Saturday, October 31, 2009

Well time is flying here in Rome and I have experienced many amazing things. I am happy to say that my cooking has improved due to the helpful instruction of Rosa, our beautiful Italian cook who has been teaching us once a week. So far I have learnt how to make rissotto (we made it with fresh pumpkin which was really tasty), pasta frolla (a cake with layers of apple and marmalade...soooo good, I just hope I can repeat this again), a meat roll with vegetables inside, and basic pasta recipes.
I am also learning to play guitar from Sr. Sandra every friday which is really great because having a teacher keeps you focused and makes you want to learn more. I am slowly learning the chords and trying to strum and sing at the same time, hahaha, this is pretty hilarious because I don't have the greatest rhythm. My French is coming along as well, I feel more confident speaking which is great. I also have discovered that next to the French church near Piazza Navona there is a French library where you can go and study, listen to French tapes and read. They also have a French cinema which I hope to go to before I leave.
I am starting to feel comfortable here in Rome and my Italian is getting a little better. I don't think I have mentioned about our monday night service at Caritas International yet. is quite an experience! Caritas serves meals to the homeless people of Rome every night right next to the main train station in a hall. They serve 500 people every night so it is a really busy place. When we go there on mondays we usually sign people's names in or hand them their trays and of course try to greet them and talk a bit. My vocabulary is limited to: buona serra, buon appetito, ciao, grazie, come es ti (not sure how to spell). The other day I actually was able to say: Ho voglio imparare Italiano (I want to learn Italian...I think the spelling is off too). I would like to paint a picture of the type of people we encounter here:
First there are the people who just want to talk to someone and babble away in Italian to me, and I just stand and smile and that's it. It's pretty funny because sometimes they will talk to me for a full minute without realizing that I have no clue what they just told me. I don't think they even care really if I understand them, they just want to talk to anyone who is willing to lsiten. Then there are the bubbly men who want to know where you're from and try to practice their English with you. Of course they start off with "Ciao Bella!" This is a very frequent phrase here in Italy. There are many Africans that come every night and their eyes are always staring at you, it makes me feel really uncomfortable and awkward. It's as though they've never seen someone with blonde hair or something. I guess I had better get used to this. Then you get the 70 year old Italian men who are gruff, rude and don't say thank you to you at all. You can see on their worn faces that they have lived a rough life. Then there are a few of my favourite characters here at Caritas: the old man who comes wearing pjamas, a cigarette behind his ear and babbles to himself constantly; the comedian with wiry greyish hair who every time gives you his ticket and then jokingly grabs it back and laughs every time...apparently this doesn't grow old...he has this twinkle in his eye that you tell he is thinking of some funny joke or antic in his mind, he makes me laugh; the old man who EVERY TIME gives his ticket and then continues to grab someones tray and cheat the line followed by roars of anger; my favourite is this lady from Ukraine named Lydia. We speak in broken Italian together and smile and ask how each of us are. She is so beautiful and sweet. I wish I could speak more Italian so I could connect with her more; and lastly an interesting character is this red haired young guy from Romania who comes in every time fiddling with a plastercine figurine of the devil. One night he came up to me when he was leaving and gave me a figurine of a Spartan as a gift for me, hahah. We then spoke French together and when he found out that I come only on mondays, he proceeded to say that he looks forward to every monday...hahaha, yep, there definitely are some interesting people here. It's a great experience to see what the other side of Rome is: the poor, the rejected, the lonely, the homeless who live in this beautiful city and struggle every day to just live and survive.

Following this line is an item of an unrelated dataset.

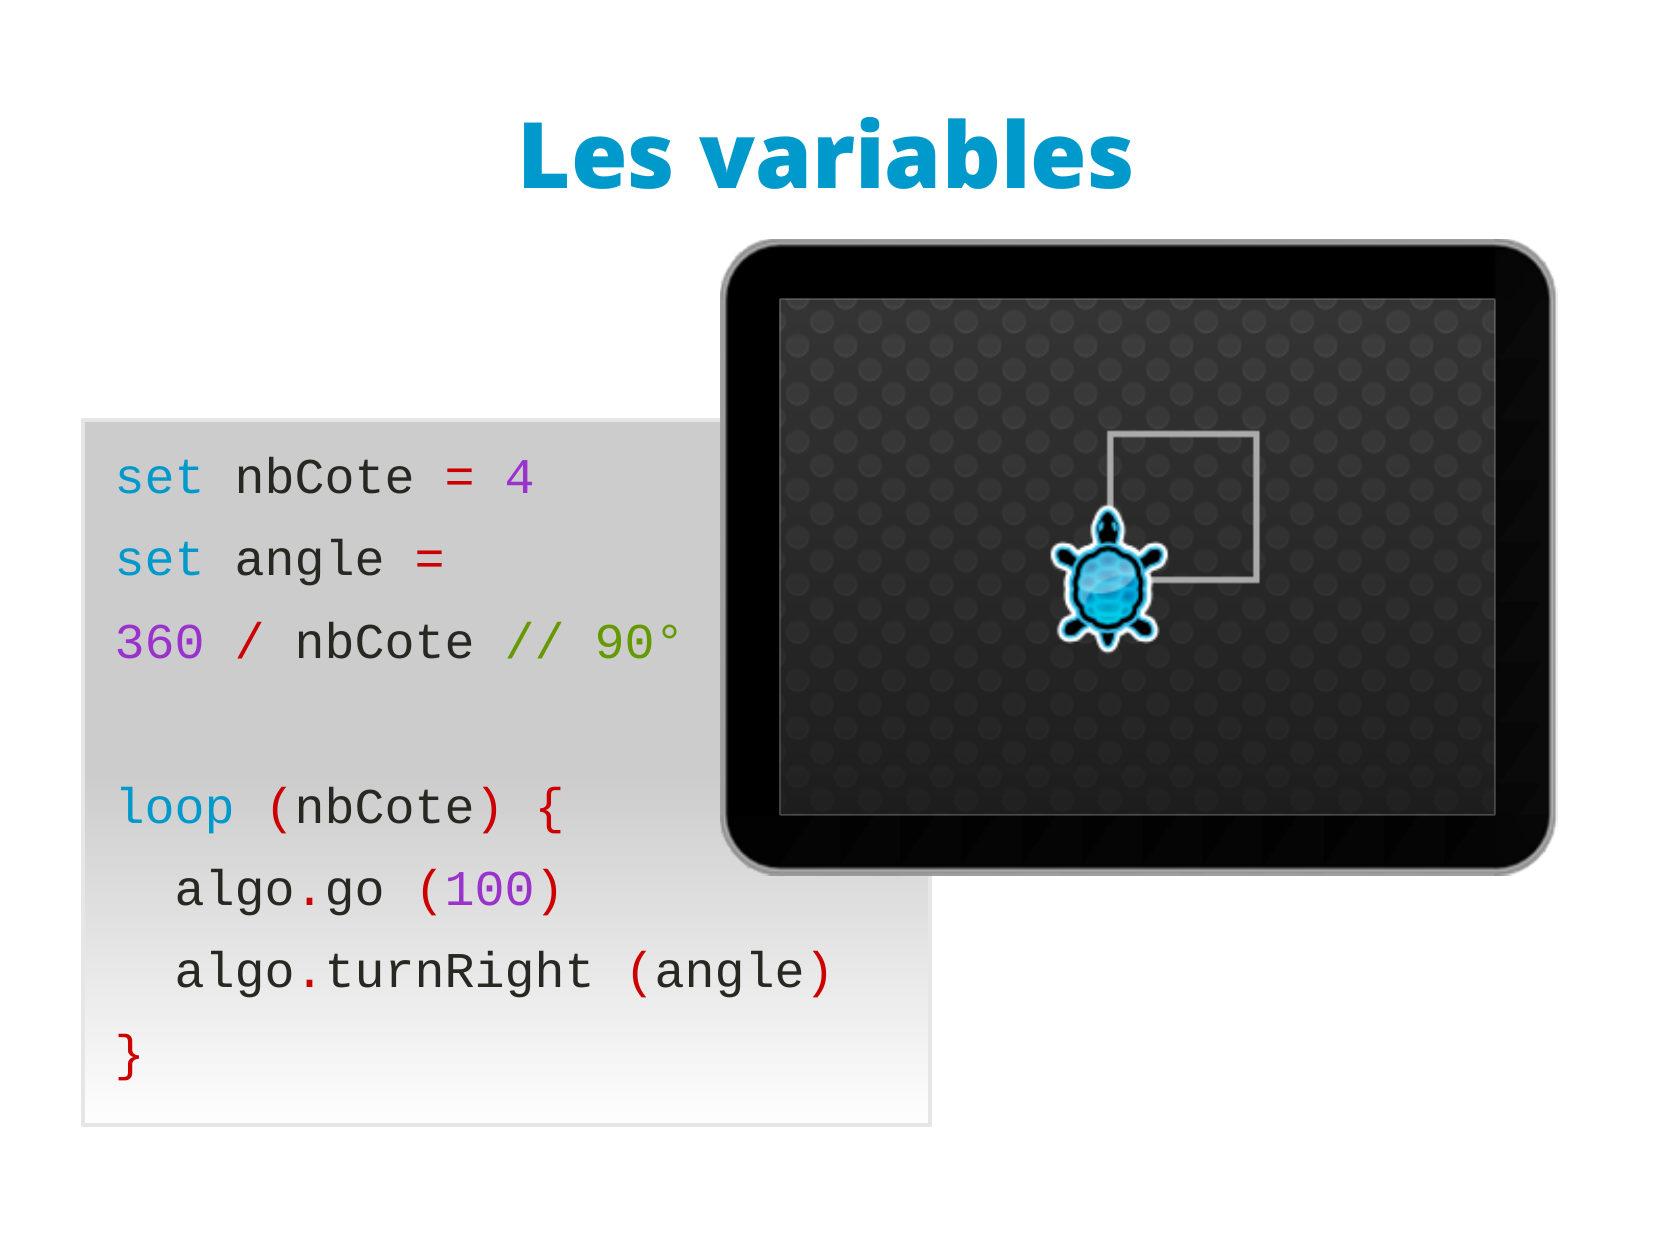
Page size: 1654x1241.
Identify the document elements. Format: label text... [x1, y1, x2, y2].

I have also gotten to know the community of people who go to the International Youth Centre which was started by Pope John Paul II. The chapel next to the Centre has the World Youth Day Cross which was really cool to see. There are young people from all over the world and they gather after mass where people are speaking in at least 3 different languages. I hope to get to know the community of young people here more as I still have 4 more weeks here in Rome.